City council members jumping ship
Three school board members say they’ll likely file for re-election
It appears that a majority of seats on the Tonganoxie City Council will be up for grabs in upcoming elections.
The three council members whose terms will expire -- Steve Gumm, Emmett Wetta and Kathy Graveman -- said in recent interviews that they do not plan to seek re-election.
However, the three school board members whose seats are up for election say they are leaning heavily toward seeking re-election.
The filing deadline for both city council and Tonganoxie school board is noon Jan. 25. City council candidates can file either at city hall or in the Leavenworth County clerk's office at the courthouse in Leavenworth.
School board candidates can file only at the county clerk's office in Leavenworth.
If the council members follow through on plans to leave office, a majority of the five-member council would be new after the April 5 general election. Carryovers would be Ron Cranor and Velda Roberts -- and Mayor Dave Taylor.
If you want to run for Tonganoxie City Council or the school board, here are some details you'll want to be aware of:
¢ The deadline to file for both is noon Jan. 25.
¢ School board candidates may file by paying a $5 filing fee or by collecting signatures on a petition. Required forms are available at the Leavenworth County clerk's office in the courthouse, 300 Walnut, Leavenworth.
¢ City council candidates may file by paying a $5 filing fee or by collecting signatures on a petition. Filing may be accomplished at the county clerk's office in Leavenworth or at Tonganoxie City Hall. And required forms are available at the county clerk's office or at city hall.
¢ A primary election will be March 1, and the general election will be April 5.
For Steve Gumm, his four years on the city council have been an opportunity to learn more about Tonganoxie.
"It gives you exposure to things that you probably never would have had otherwise," he said.
Primarily, time commitments are preventing him from seeking re-election. He is proud of the progress the city's made in the past four years.
"I think I've helped the community in the fact that I've helped with sewer and water issues," he said. "And I've been someone who's been pretty knowledgeable about the key items that have faced Tonganoxie.

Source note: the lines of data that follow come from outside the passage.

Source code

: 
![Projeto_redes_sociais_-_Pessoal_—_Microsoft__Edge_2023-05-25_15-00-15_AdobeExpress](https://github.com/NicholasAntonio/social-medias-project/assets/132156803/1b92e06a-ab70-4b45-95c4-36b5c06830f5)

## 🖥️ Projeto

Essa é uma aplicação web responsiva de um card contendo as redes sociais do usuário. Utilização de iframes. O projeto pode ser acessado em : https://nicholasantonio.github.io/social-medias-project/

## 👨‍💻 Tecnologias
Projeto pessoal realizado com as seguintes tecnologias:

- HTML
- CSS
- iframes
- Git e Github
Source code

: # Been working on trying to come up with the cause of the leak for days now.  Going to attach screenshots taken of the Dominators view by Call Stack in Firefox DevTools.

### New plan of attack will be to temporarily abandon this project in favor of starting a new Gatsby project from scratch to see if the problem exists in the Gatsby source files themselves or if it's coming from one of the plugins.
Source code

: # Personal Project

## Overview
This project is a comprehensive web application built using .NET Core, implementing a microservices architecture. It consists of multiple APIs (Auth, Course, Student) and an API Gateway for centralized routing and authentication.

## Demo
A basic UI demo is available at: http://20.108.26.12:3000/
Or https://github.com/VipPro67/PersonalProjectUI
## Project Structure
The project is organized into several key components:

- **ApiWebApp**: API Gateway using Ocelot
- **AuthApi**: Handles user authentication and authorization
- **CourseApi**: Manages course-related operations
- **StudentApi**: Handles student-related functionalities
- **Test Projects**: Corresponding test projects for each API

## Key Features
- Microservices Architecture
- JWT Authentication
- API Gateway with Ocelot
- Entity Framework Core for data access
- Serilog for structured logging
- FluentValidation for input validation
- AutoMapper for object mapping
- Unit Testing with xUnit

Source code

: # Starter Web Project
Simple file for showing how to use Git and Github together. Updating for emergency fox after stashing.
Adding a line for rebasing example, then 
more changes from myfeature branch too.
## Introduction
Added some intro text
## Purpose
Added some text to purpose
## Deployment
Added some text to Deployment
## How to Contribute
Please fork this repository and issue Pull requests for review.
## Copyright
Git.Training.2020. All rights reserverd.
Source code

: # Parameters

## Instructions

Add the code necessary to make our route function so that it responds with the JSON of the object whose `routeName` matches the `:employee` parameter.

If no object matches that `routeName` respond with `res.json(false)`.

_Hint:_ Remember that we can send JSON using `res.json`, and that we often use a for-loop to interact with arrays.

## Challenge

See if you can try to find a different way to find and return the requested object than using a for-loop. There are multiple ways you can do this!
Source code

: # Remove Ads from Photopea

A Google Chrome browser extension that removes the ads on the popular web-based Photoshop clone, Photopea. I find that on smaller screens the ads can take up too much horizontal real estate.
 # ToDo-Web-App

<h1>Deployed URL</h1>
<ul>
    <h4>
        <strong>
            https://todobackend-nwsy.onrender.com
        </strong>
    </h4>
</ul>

We've accomplished the things that I hoped we would."
Six-year veteran Kathy Graveman said she's seen a number of positive moves during her tenure, including adoption of a new comprehensive plan, construction of a new sewage treatment plant, securing a contract for water with the Board of Public Utilities and revitalization of downtown Tonganoxie.
"We've been through a lot in the last six years," she said.
Graveman said any city council candidates should have common sense.
"I've always felt that somebody with a business background has an edge, just because they can see a bigger picture, other than just single issues," she said. "I think you have to be forward-thinking and you have to remember your constituents, too."
From Gumm's perspective, it's important that city council candidates take the broad view.
"It seems that a city council person needs to be in tune to many of the critical issues a growing city such as Tonganoxie faces on a daily basis," he said.
For Emmett Wetta, serving the past four years on the council has, at times, been a struggle. His employment situation has meant that he's had to miss some meetings.
"I feel bad because I do miss some meetings," he said. "I always take care of the family first, and civic duties have to fall in behind that."
Wetta said he's hopeful he can return to working as a volunteer firefighter, and perhaps work with the local police department again. And he certainly recommends serving as a city council member.
"I think everybody ought to have to sit up there on that council bench," he said. "It's a lot easier to sit out there and throw tomatoes over decisions made than have it be your decisions."
He believes that city council candidates should be patient.
"And have good, solid thinking, to look through a problem and not have any bias," Wetta added.
Among the issues that school board members point to as they decide whether to seek re-election is the recent passage of the $25.3 million bond issue that will -- among many other things -- finance construction of a new middle school for Tonganoxie.
"That's one of the main things, is to stay and see that done," Bob DeHoff said of the construction associated with the bond issue.
DeHoff said he's not 100 percent certain he'll run for a third four-year term. But he's sounding like a candidate.
"There's a chance, as long as I keep getting re-elected, that I'll be on for a long time," he said.
Fellow board member Darlyn Hansen said he needs a little more time to mull over whether to seek a second four-year term.
"I've been thinking about it," he said. "I've got to make a decision. I think I'm going to run, but I still need to decide. ... My only issue at this point is the time commitment and whether I have enough time to do a good job."
Kay Smith, who represents the north portion of the district, said she hadn't decided whether to seek re-election to the board. Smith had been appointed to fill the seat vacated by Phil Weide, and then had to run two years ago to retain that seat.
Board members whose terms expire in 2007 are Leana Leslie, Richard Dean, Rick Lamb and Ron Moore.